Un altro elemento che colpisce è il silenzio, quasi assordante, dello spazio che avvolge lo spettatore. Quando ci si trova in una sala cinematografica, circondati dalle più avanzate tecnologie audio e si passa dall’assordante rumore al vuoto silenzio, la suggestione arriva ad altissimi livelli. Anche il tempo perde i suoi punti di riferimento e come i protagonisti, la sua relatività disorienta il pubblico che non sa più “quando” si trova. Passato, presente e futuro si mescolano, i percorsi di vita si dividono prendendo binari paralleli. Le leggi della fisica sono messe in discussione, l’uomo si trova solo nell’immensità, sovrastato da enormi onde e ghiacciai senza fine e soprattutto da qualcosa che appare più grande di lui. L’essere umano però riserva mille sorprese e Nolan sfrutta al massimo il montaggio parallelo per rappresentare il contatto tra chi si trova in mezzo all’infinito e il nulla e  chi sulla Terra cerca di sopravvivere.
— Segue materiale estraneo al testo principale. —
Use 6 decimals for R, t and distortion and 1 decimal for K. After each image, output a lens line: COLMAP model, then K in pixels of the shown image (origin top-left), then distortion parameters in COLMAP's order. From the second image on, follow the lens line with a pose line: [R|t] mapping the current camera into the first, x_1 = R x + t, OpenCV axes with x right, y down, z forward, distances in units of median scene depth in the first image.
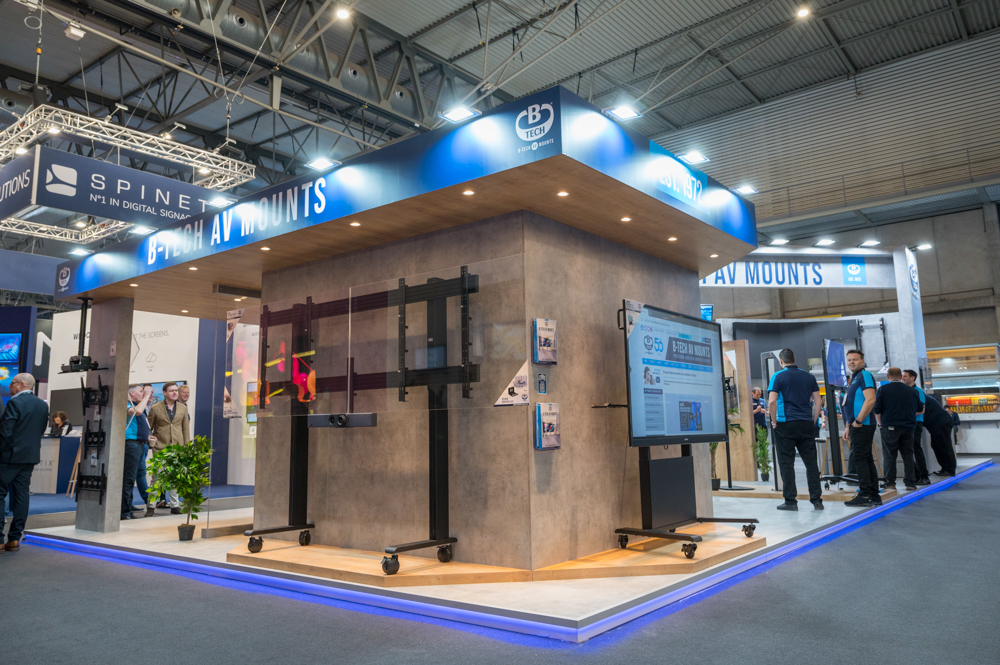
lens RADIAL K [[740.1, 0, 514.9], [0, 740.1, 319.4], [0, 0, 1]] dist [0.000283, -0.000353]
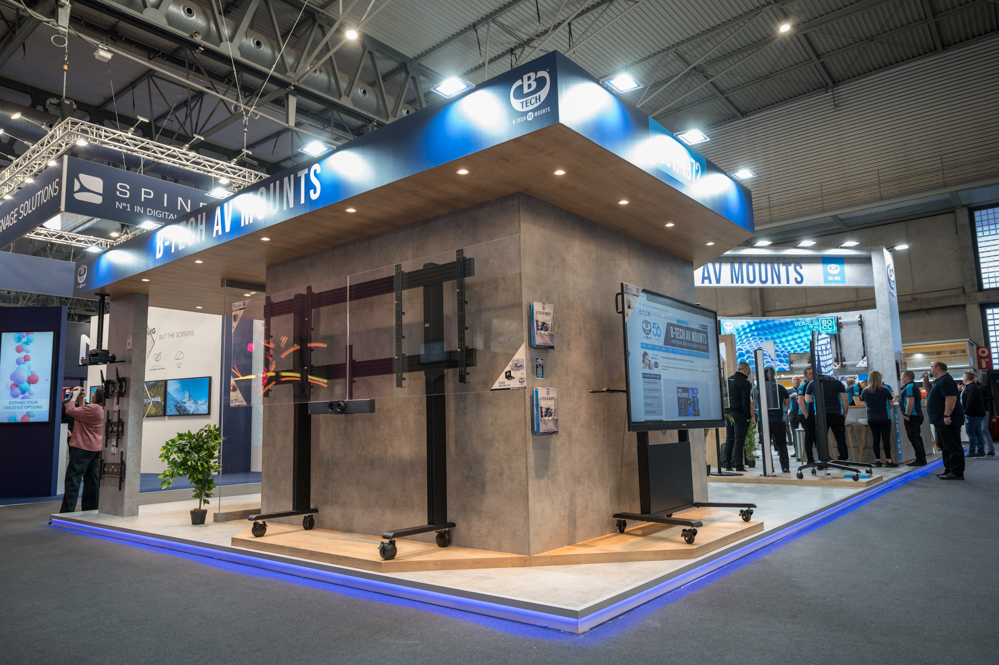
lens RADIAL K [[667.5, 0, 497.0], [0, 667.5, 341.6], [0, 0, 1]] dist [0.001618, 0.004878]
pose [[0.999605, -0.007023, -0.027209, 0.003285], [0.007759, 0.999604, 0.027040, 0.019720], [0.027008, -0.027240, 0.999264, 0.079538]]
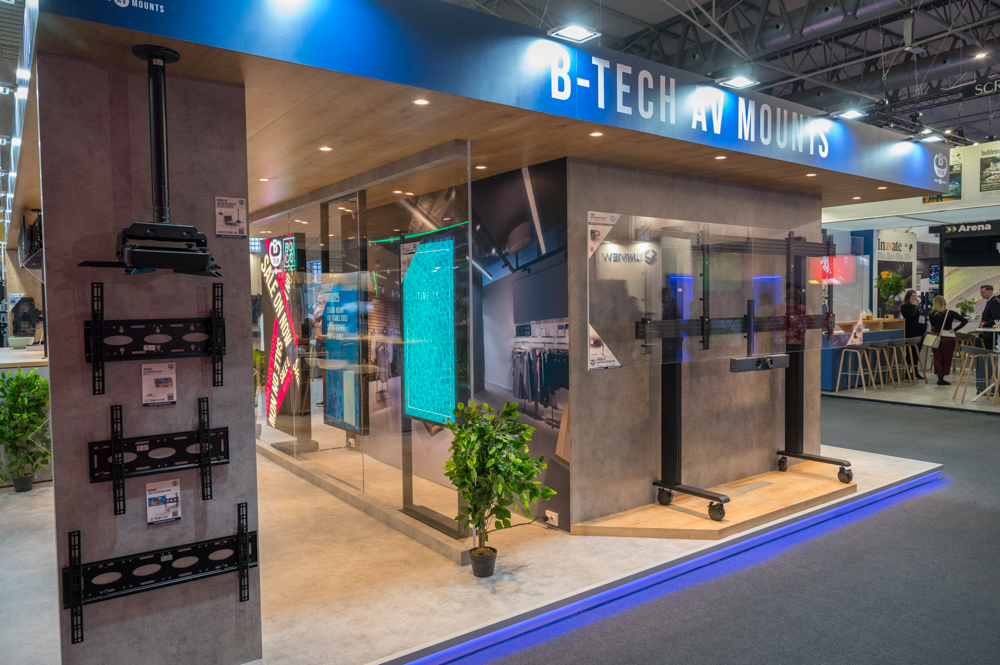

Al di là delle lamiere dell’ Endurance (la navicella spaziale), esiste solo ciò che può uccidere l’uomo e allo stesso tempo sulla Terra gli abitanti stanno morendo per quello che si trova al di qua dell’atmosfera. In un caso o nell’altro i protagonisti sono in trappola. L’uomo e la scienza dovranno fare i conti con forze più potenti, non quantificabili, inspiegabili e starà alla sua forza di volontà credere che una soluzione sia possibili nonostante tutto.

La fotografia, curata dall’olandese Hoyte Van Hotyte, presenta passaggi cromatici che vanno dal giallo senape delle deserte coltivazioni assediate dalle tempeste di sabbia sulla Terra, al freddo bianco-ghiaccio dello spazio, il tutto accompagnato dalla suggestiva colonna sonora dell’ormai celebre Hans Zimmer, che  durante le scene che si svolgono nello spazio intervalla intensi silenzi a sinfonie solenni. Un viaggio nel relativo futuro e un’immagine dell’uomo alle prese con se stesso e la sua sopravvivenza. Non un banale film sulle catastrofi naturali che si abbattono sul nostro pianeta come Hollywood ci ha abituati a vedere, perché è chiaro che “l’umanità è nata sulla Terra, ma non è destinata a morirci”. Questa è una pellicola che permette spunti di riflessioni sulle domande che hanno perseguitato l’uomo per millenni  e tra queste  la più insondabile “L’uomo è solo in questo universo?”.